I would encourage you to think about the rates you need from the camera and how it will be used before jumping to the laptop. But if you decide to use a laptop, you have two choices. You can use the dashboard program running on you driver station to do the processing and send data back to the robot using UDP or a similar mechanism. Or you can strap a laptop to the robot. That robot still needs to communicate to the cRIO, likely using UDP. The difference is that one is wifi connected and the other uses a cable.

Greg McKaskle

Aaron.Graeve
26-01-2012, 09:04
Take a look at the White Paper that FIRST released this season. I believe it is on First Forge.... It gives step by step instructions on how to the the vision processing.

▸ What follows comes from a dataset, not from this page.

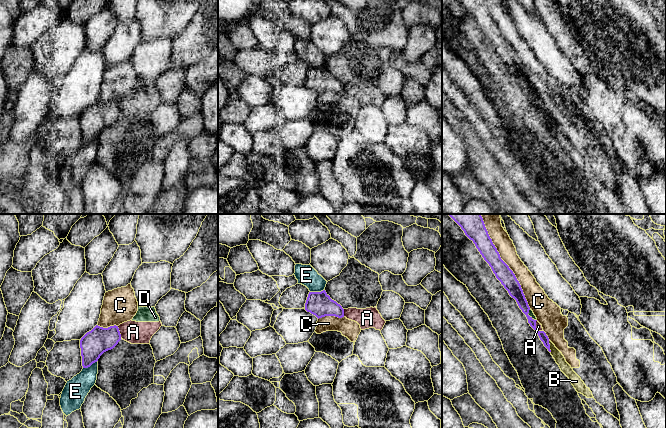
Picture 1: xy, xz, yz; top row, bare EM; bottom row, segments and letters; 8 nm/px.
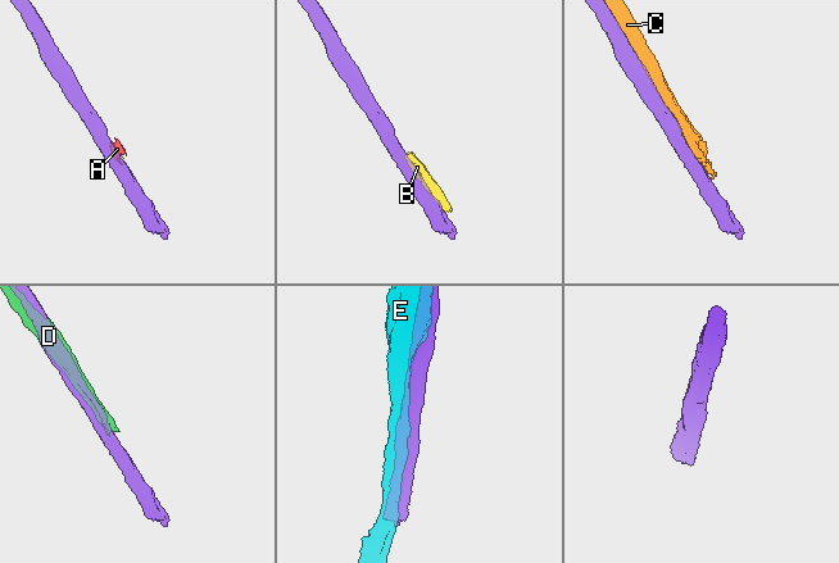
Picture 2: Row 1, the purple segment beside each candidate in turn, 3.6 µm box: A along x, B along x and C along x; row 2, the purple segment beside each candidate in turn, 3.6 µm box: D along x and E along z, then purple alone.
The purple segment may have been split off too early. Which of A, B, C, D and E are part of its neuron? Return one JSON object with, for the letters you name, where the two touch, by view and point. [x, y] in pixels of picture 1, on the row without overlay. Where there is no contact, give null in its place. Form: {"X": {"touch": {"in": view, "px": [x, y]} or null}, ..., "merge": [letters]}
{"merge": []}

http://firstforge.wpi.edu/sf/go/doc1302?nav=1

SuperS_5
26-01-2012, 10:46
Or you can strap a laptop to the robot. ...uses a cable.
Greg McKaskle

I don't know how the FRC rules will govern this, but it is still a great idea. A x86 based micro PC would be great for this. Low power consumption, low weight, and a lot of extra CPU resources. This would be good for the off-season for advanced autonomous features.

Tom Bottiglieri
26-01-2012, 12:36
We were able to process the targets at about 12Hz using a 640x480 image on the cRIO. I'm more worried about motion blur than update rate at this point. Your mileage may vary.

SuperS_5
26-01-2012, 13:16
The cRIO has quite a bit of capability. The program has to be fairly efficient, and be wasteful, but overall fairly easy to accomplish quite a bit natively. I could imagine much more advanced and parallel algorithms being developed in the off-season.